Immunoglobulin G1 Fc glycosylation as an early hallmark of severe COVID-19

Affiliations
Observational Study

Immunoglobulin G1 Fc glycosylation as an early hallmark of severe COVID-19

Tamas Pongracz et al. EBioMedicine. 2022 Apr.

Abstract

Background: Immunoglobulin G1 (IgG1) effector functions are impacted by the structure of fragment crystallizable (Fc) tail-linked N-glycans. Low fucosylation levels on severe acute respiratory syndrome coronavirus 2 (SARS-CoV-2) spike (S) protein-specific IgG1 has been described as a hallmark of severe coronavirus disease 2019 (COVID-19) and may lead to activation of macrophages via immune complexes thereby promoting inflammatory responses, altogether suggesting involvement of IgG1 Fc glycosylation modulated immune mechanisms in COVID-19.

Methods: In this prospective, observational single center cohort study, IgG1 Fc glycosylation was analyzed by liquid chromatography-mass spectrometry following affinity capturing from serial plasma samples of 159 SARS-CoV-2 infected hospitalized patients.

Findings: At baseline close to disease onset, anti-S IgG1 glycosylation was highly skewed when compared to total plasma IgG1. A rapid, general reduction in glycosylation skewing was observed during the disease course.

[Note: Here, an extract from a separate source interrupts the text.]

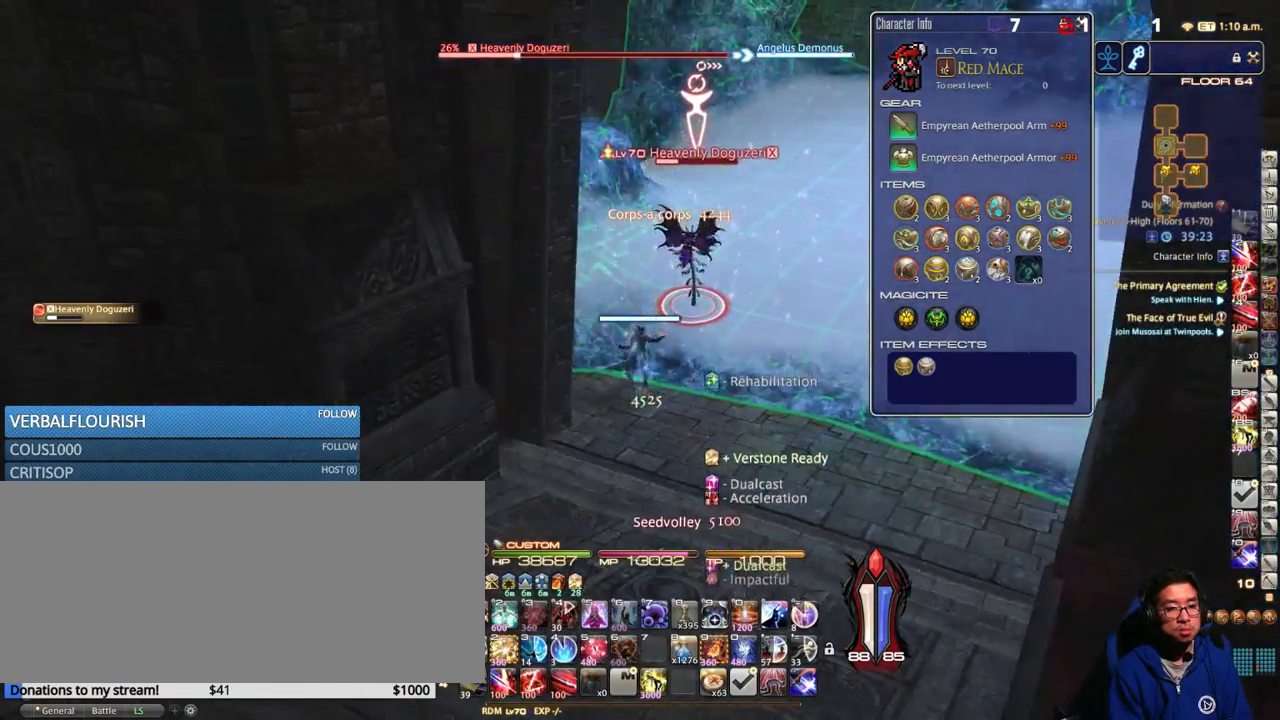
{"keys": ["shift_r", "w"], "events": [[33, "w", "down"], [200, "d", "down"], [200, "w", "up"], [250, "w", "down"], [283, "d", "up"], [283, "shift_r", "down"], [283, "w", "up"], [366, "w", "down"]]}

Low anti-S IgG1 galactosylation and sialylation as well as high bisection were early hallmarks of disease severity, whilst high galactosylation and sialylation and low bisection were found in patients with low disease severity. In line with these observations, anti-S IgG1 glycosylation correlated with various inflammatory markers.

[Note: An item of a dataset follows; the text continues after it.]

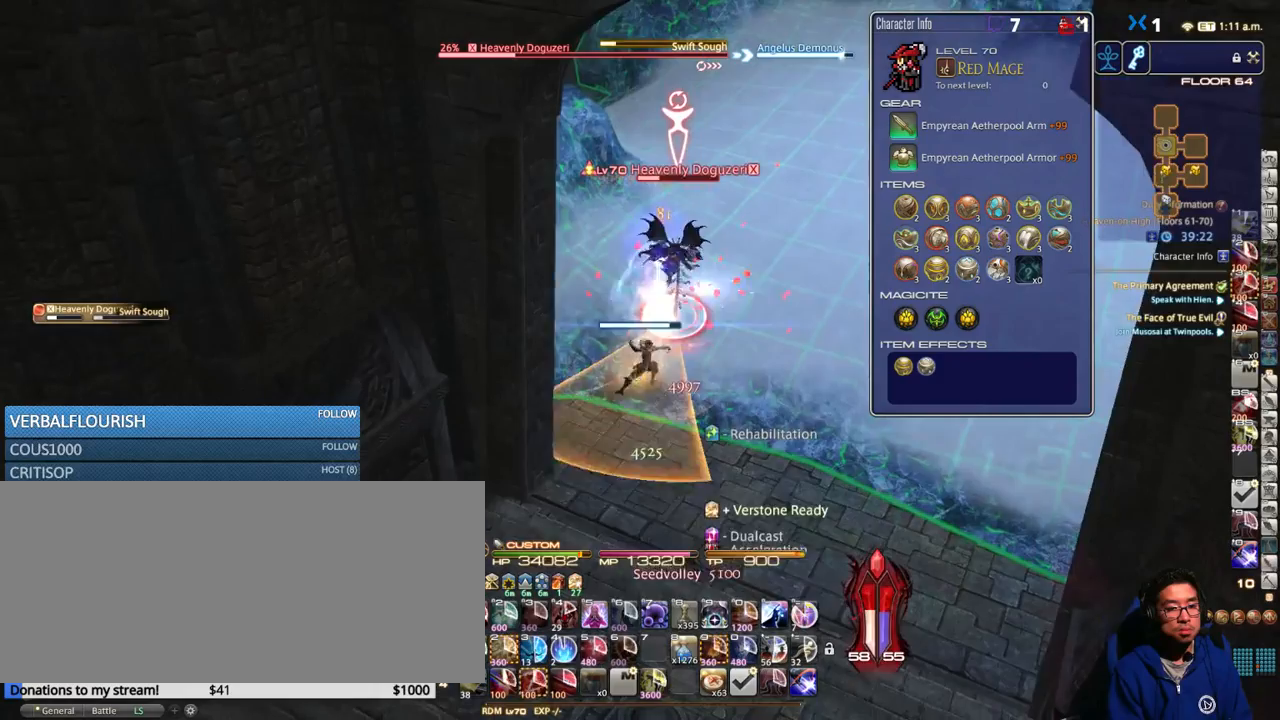
{"keys": ["shift_r", "w"], "events": [[100, "w", "down"], [133, "a", "down"], [350, "a", "up"], [416, "shift_r", "down"]]}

Interpretation: Association of low galactosylation, sialylation as well as high bisection with disease severity and inflammatory markers suggests that further studies are needed to understand how anti-S IgG1 glycosylation may contribute to disease mechanism and to evaluate its biomarker potential.

Funding: This project received funding from the European Commission's Horizon2020 research and innovation program for H2020-MSCA-ITN IMforFUTURE, under grant agreement number 721815, and supported by Crowdfunding Wake Up To Corona, organized by the Leiden University Fund.

Keywords: Anti-spike IgG; COVID-19; Coronavirus; IgG glycosylation; SARS-CoV-2.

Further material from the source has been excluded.